Transgenic Non-Human Mammal

[0043] A transgenic mouse carrying the Q1865E mutant DOCK8 encoding gene can be generated using targeted mutagenesis in mouse embryonic stem (ES) cells. ES cells of the mouse strain C57B1/6 N Tac were transfected using electroporation with a linearized nucleic acid vector having homologous sections at both the 5-end and the 3-end for recombination within the DOCK8 encoding gene, a resistance gene (Puromycin) flanked by frt sites for later removal of the resistance gene. A schematic representation of the mouse genomic locus is shown in FIG. 7a), and of the vector in FIG. 7b), wherein TK designates the selection marker thymidine kinase, LHA designates the 5 long homology arm, SHA designates the 3 short homology arm, and numbers indicate exons. The mutation Q1865E to be introduced in exon 44 is contained in the vector. FIG. 7c) shows the integrated vector. The Puromycin resistance gene (PuroR) is flanked by FRT sites is located in intron 43 and allows for in vivo Flp-mediated removal of the selection marker following selection, as shown in FIG. 7d).

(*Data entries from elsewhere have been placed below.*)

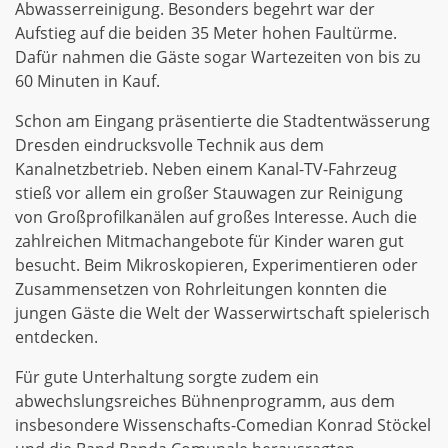
Abwasserreinigung. Besonders begehrt war der
Aufstieg auf die beiden 35 Meter hohen Faultürme.
Dafür nahmen die Gäste sogar Wartezeiten von bis zu
60 Minuten in Kauf.
Schon am Eingang präsentierte die Stadtentwässerung
Dresden eindrucksvolle Technik aus dem
Kanalnetzbetrieb. Neben einem Kanal-TV-Fahrzeug
stieß vor allem ein großer Stauwagen zur Reinigung
von Großprofilkanälen auf großes Interesse. Auch die
zahlreichen Mitmachangebote für Kinder waren gut
besucht. Beim Mikroskopieren, Experimentieren oder
Zusammensetzen von Rohrleitungen konnten die
jungen Gäste die Welt der Wasserwirtschaft spielerisch
entdecken.
Für gute Unterhaltung sorgte zudem ein
abwechslungsreiches Bühnenprogramm, aus dem
insbesondere Wissenschafts-Comedian Konrad Stöckel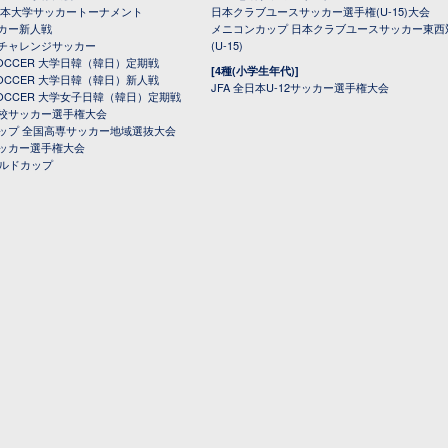
日本大学サッカートーナメント
日本クラブユースサッカー選手権(U-15)大会
カー新人戦
メニコンカップ 日本クラブユースサッカー東西
チャレンジサッカー
(U-15)
 SOCCER 大学日韓（韓日）定期戦
[4種(小学生年代)]
 SOCCER 大学日韓（韓日）新人戦
JFA 全日本U-12サッカー選手権大会
 SOCCER 大学女子日韓（韓日）定期戦
校サッカー選手権大会
ップ 全国高専サッカー地域選抜大会
ッカー選手権大会
ールドカップ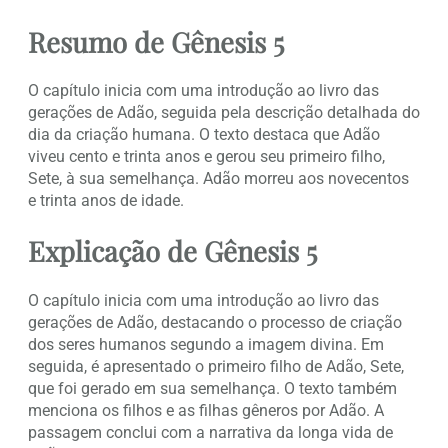
Resumo de Gênesis 5
O capítulo inicia com uma introdução ao livro das
gerações de Adão, seguida pela descrição detalhada do
dia da criação humana. O texto destaca que Adão
viveu cento e trinta anos e gerou seu primeiro filho,
Sete, à sua semelhança. Adão morreu aos novecentos
e trinta anos de idade.
Explicação de Gênesis 5
O capítulo inicia com uma introdução ao livro das
gerações de Adão, destacando o processo de criação
dos seres humanos segundo a imagem divina. Em
seguida, é apresentado o primeiro filho de Adão, Sete,
que foi gerado em sua semelhança. O texto também
menciona os filhos e as filhas gêneros por Adão. A
passagem conclui com a narrativa da longa vida de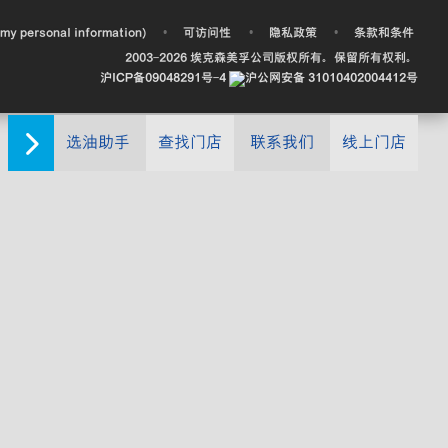
•
•
•
 my personal information)
可访问性
隐私政策
条款和条件
2003-
2026
埃克森美孚公司版权所有。保留所有权利。
沪ICP备09048291号-4
沪公网安备 31010402004412号
选油助手
查找门店
联系我们
线上门店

[0044] Transfected cells were selected for the resistance carried by the vector and insertion of the vector at the target site was controlled by Southern blotting after restriction of total DNA or by PCR on total DNA spanning the insertion site. Homologous recombinant ES cells were grown on a mitotically inactivated feeder layer of mouse embryonic fibroblasts in ES cell culture medium containing leukemia inhibitory factor and fetal bovine serum for expansion and frozen in liquid nitrogen. Subsequently, the transgenic cells are injected into blastocysts and implanted into a foster mouse. Chimeric offspring are crossed, and the mice that are homozygous for the mutation encoding Dock8 having SEQ ID NO: 12 with the mutation Q1865E are selected.